Print version ISSN 0872-671X

Medicina Interna vol.26 no.2 Lisboa June 2019

https://doi.org/10.24950/rspmi/PV/MJL/2/2019 

PONTOS DE VISTA / POINTS OF VIEW

Cuidar do Doente em Fim de Vida: Tempo Para Agir!

The Concept of Health and My Internal Medicine Practice

 

MJ Lobão11,2
https://orcid.org/0000-0002-3837-4476

 

1Escola Nacional de Saúde Pública, Universidade NOVA de Lisboa, Lisboa, Portugal
2Serviço de Medicina Interna, Hospital de Cascais, Cascais, Portugal

Correspondência

 

 

Resumo:A definição de saúde da Organização Mundial de Saúde (OMS) tem agora setenta anos de idade. Numa perspectiva pessoal, discutem-se as suas limitações sob vários ângulos, tendo em conta as modificações demográficas e sociais decorridas nas últimas décadas. A proposta alternativa de Huber e colaboradores para definição da Saúde é apresentada, ressalvando alguns obstáculos à sua operacionalização. Numa época em que emerge a importância do value-based healthcare, torna-se oportuno fazer uma reflecção sobre as suas implicações na organização do sistema de saúde e na prática moderna da medicina interna.
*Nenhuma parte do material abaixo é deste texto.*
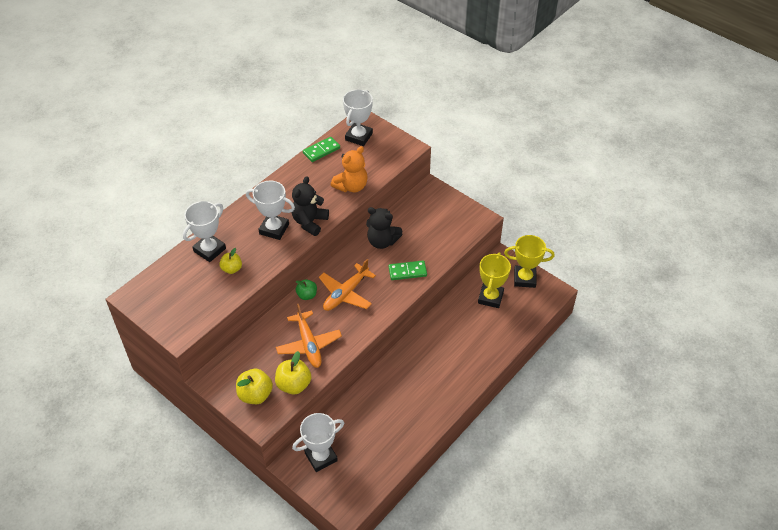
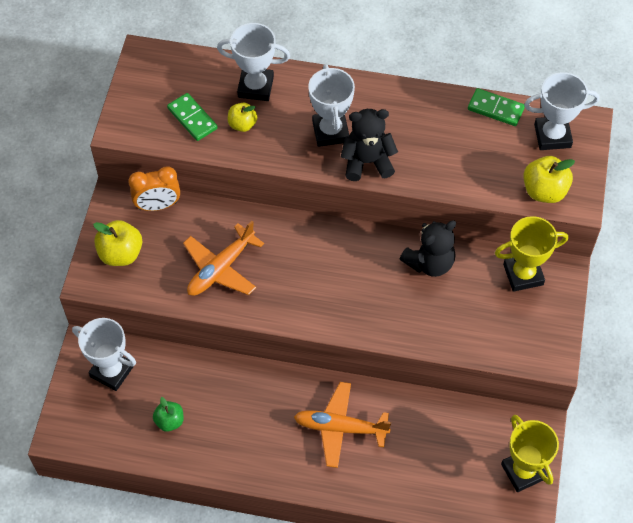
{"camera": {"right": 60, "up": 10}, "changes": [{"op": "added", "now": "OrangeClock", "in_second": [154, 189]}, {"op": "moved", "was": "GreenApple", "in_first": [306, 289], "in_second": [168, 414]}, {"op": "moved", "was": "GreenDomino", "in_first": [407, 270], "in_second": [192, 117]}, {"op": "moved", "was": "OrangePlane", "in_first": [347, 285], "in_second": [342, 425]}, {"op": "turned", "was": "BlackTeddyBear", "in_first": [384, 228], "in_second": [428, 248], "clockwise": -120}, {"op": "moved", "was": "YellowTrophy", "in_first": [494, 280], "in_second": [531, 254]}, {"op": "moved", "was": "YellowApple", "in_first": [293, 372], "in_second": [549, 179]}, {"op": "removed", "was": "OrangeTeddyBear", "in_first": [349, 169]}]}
Palavras-chave:Medicina Interna; Prestação de Cuidados de Saúde; Saúde

 


 

Abstract:The World Health Organization definition of health is now seventy-years old. From a personal perspective, its limitations are discussed from various angles, taking into account the demographic and social changes that have occurred in the last decades. Huber et al alternative proposal for health definition is presented, highlighting some obstacles to its operationalization. At a time that value-based healthcare significance emerges, it is appropriate to reflect on its implications for the health system organization and for the Internal Medicine modern practice.

Keywords: Delivery of Health Care; Health; Internal Medicine

 


Há vinte anos escolhi a medicina para meu modo de ser. Fi-lo com serenidade, profundamente consciente da abnegação e exigência inerentes a uma missão que se assume para a vida. Prometi, como corolário de um caminho, “solenemente consagrar a minha vida ao serviço da Humanidade”1 e jurei que “a saúde do meu doente será a minha primeira preocupação”.1 Desde 1948 que a Saúde é consagrada na Constituição da Organização Mundial de Saúde (OMS) como um direito fundamental, sendo definida como um “estado de completo bem-estar físico, mental e social, e não apenas a ausência de doença”.2 Apesar das críticas a que tem sido sujeita sobretudo ao longo das últimas décadas, os sistemas de saúde no qual estamos inseridos continuam conceptualmente organizados em função dela. Mas será que esta definição responde cabalmente às necessidades e exigências dos tempos modernos?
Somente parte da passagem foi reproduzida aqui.